In some cases, an error message may appear instead of choosing an unlock method. It means that this computer does not have a TPM module located on the motherboard. The TPM module is a unique microchip that can store the encrypted keys used to unlock the drives.
If the module is not connected, there is a way to bypass this error. To do so, follow these steps:
Step 1: Right click on the “Start” button, select the “Run” item and enter the “gpedit.msc” command in the window that opens.
Step 2: In the Group Policy Editor, go to the following path: “Local Computer”, “Computer Configuration”, “Administrative Templates”, “Windows Components”, “BitLocker Disk Encryption“, “Operating System Disks”
Going to the last partition, in the window on the right, you can see the display of many items. These include the option that you must select “Require additional authentication at startup”
Step 3: Select “Enabled” in the left part of the window that appears and check the “Allow BitLocker…” option. You should confirm the performed actions by clicking the “Apply” button.
How do I unlock an encrypted disk?
Unlock encrypted drive with selected unlock method. It can be a unique pin code that should be entered at the beginning of the operation, or connection of the flash drive key. After unlocking, the user can configure BitLocker operation, change password or remove encryption.
It should be noted that BitLocker is a rather demanding utility that spends computer resources while running. With the drive encryptor enabled, system performance can drop by as much as ten percent.

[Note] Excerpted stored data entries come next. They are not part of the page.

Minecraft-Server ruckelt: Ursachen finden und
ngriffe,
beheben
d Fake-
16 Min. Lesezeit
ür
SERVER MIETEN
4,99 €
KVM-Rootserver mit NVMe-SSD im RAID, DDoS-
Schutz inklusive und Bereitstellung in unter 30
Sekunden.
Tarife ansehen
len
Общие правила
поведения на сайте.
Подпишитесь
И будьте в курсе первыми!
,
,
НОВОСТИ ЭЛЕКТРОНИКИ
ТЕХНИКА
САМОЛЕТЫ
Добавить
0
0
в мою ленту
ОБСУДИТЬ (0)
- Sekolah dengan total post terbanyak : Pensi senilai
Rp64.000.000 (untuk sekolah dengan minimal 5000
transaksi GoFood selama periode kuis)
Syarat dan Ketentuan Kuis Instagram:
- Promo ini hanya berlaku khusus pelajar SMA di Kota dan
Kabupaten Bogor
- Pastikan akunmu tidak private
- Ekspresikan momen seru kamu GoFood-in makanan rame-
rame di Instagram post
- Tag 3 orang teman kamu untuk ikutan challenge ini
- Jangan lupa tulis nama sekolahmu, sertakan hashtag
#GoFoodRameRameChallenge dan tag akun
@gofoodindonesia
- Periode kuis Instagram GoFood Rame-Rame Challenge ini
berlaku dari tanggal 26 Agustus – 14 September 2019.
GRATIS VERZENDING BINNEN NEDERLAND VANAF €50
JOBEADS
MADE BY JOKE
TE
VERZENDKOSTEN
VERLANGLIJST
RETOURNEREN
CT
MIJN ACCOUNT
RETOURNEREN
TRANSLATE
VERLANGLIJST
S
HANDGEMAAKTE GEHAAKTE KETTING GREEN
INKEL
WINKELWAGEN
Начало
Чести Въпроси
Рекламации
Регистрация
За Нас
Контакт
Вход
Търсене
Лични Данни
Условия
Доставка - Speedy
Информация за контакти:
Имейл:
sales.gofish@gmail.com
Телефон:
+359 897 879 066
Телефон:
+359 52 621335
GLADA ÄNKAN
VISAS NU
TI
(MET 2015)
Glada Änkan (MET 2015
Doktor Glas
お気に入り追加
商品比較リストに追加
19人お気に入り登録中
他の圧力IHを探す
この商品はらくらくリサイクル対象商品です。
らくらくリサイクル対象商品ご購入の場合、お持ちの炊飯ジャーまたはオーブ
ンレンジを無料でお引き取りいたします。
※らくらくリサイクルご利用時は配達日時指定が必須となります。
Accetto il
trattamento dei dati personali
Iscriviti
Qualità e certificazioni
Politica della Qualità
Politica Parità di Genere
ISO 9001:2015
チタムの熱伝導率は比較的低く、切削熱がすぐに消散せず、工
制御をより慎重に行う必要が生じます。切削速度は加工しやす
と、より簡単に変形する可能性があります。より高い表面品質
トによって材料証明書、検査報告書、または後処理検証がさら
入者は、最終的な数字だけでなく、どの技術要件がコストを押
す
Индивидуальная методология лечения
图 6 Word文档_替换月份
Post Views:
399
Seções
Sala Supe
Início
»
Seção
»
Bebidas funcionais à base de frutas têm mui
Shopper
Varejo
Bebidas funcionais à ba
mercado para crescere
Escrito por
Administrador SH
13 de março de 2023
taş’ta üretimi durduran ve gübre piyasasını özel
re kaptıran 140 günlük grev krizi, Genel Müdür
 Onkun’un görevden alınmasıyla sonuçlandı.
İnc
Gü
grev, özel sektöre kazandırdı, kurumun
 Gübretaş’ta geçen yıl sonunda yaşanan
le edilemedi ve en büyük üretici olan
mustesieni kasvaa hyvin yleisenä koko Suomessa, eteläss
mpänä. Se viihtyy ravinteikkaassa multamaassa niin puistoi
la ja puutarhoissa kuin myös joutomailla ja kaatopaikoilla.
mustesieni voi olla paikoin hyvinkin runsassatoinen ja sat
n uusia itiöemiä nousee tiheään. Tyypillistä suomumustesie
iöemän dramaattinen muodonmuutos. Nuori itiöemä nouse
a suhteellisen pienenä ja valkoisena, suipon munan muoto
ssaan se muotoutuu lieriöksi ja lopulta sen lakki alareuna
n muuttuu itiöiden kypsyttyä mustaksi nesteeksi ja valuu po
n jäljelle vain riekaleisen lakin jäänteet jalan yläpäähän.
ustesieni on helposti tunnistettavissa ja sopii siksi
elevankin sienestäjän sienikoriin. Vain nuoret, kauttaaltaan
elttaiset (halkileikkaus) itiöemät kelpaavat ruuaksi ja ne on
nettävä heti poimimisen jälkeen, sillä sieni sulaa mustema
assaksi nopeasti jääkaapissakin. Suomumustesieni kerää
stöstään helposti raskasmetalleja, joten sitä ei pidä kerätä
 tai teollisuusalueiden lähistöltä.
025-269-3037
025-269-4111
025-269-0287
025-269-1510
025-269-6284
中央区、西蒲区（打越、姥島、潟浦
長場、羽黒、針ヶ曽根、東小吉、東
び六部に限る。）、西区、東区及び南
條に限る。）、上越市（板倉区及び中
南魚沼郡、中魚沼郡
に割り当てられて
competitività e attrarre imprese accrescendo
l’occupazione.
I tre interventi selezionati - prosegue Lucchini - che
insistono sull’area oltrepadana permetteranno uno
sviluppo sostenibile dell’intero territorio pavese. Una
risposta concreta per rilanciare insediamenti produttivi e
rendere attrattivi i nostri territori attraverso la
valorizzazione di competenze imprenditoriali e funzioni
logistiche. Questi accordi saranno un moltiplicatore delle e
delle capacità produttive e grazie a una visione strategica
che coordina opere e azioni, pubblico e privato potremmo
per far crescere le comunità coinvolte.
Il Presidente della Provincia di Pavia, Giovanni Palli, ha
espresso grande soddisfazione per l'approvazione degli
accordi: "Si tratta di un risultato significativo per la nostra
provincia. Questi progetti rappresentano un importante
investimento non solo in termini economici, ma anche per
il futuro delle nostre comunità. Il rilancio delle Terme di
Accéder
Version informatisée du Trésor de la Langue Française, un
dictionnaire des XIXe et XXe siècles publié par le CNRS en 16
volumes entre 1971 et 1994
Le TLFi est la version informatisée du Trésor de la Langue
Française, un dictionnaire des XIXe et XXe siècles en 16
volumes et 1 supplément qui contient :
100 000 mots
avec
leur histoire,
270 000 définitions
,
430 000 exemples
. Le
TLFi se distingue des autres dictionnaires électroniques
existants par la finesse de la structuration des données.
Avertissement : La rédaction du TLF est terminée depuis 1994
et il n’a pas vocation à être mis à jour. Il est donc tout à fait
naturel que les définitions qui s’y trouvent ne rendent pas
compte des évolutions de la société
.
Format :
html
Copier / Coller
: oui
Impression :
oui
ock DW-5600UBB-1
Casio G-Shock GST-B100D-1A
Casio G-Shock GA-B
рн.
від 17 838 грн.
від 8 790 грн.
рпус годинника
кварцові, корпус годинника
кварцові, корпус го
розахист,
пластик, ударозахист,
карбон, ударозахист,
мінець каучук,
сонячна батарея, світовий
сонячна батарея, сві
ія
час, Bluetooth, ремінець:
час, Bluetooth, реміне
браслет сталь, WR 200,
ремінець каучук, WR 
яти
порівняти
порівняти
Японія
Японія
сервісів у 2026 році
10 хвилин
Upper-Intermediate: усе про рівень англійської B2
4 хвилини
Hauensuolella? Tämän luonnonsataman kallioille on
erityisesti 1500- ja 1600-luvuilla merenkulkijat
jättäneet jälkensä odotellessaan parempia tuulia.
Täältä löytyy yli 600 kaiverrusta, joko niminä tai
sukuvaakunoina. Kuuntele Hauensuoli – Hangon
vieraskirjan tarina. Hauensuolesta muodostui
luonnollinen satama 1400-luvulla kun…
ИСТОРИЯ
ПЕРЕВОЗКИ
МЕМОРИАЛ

How do I password protect individual folders and files?
The EFS Data Encryptor feature may seem limited and not very easy to use on a network, so many users resort to encrypting their data with the built-in WinRAR data archiver. By packing files into the archive, you can add a password that protects the files from being viewed by third parties.
To encrypt a folder or file, follow the steps:
Step 1: Select the desired folder or file and right-click on it. In the list that opens, select “Add to archive”
Step 2: In the window that opens, select “Set Password”. In the next window, you should enter your password twice and click “OK”
Step 3: The final step is to select the compression method, name, and other parameters of the future archive with the password. These parameters can be selected at your discretion.
You will now need to enter your password when opening the archive.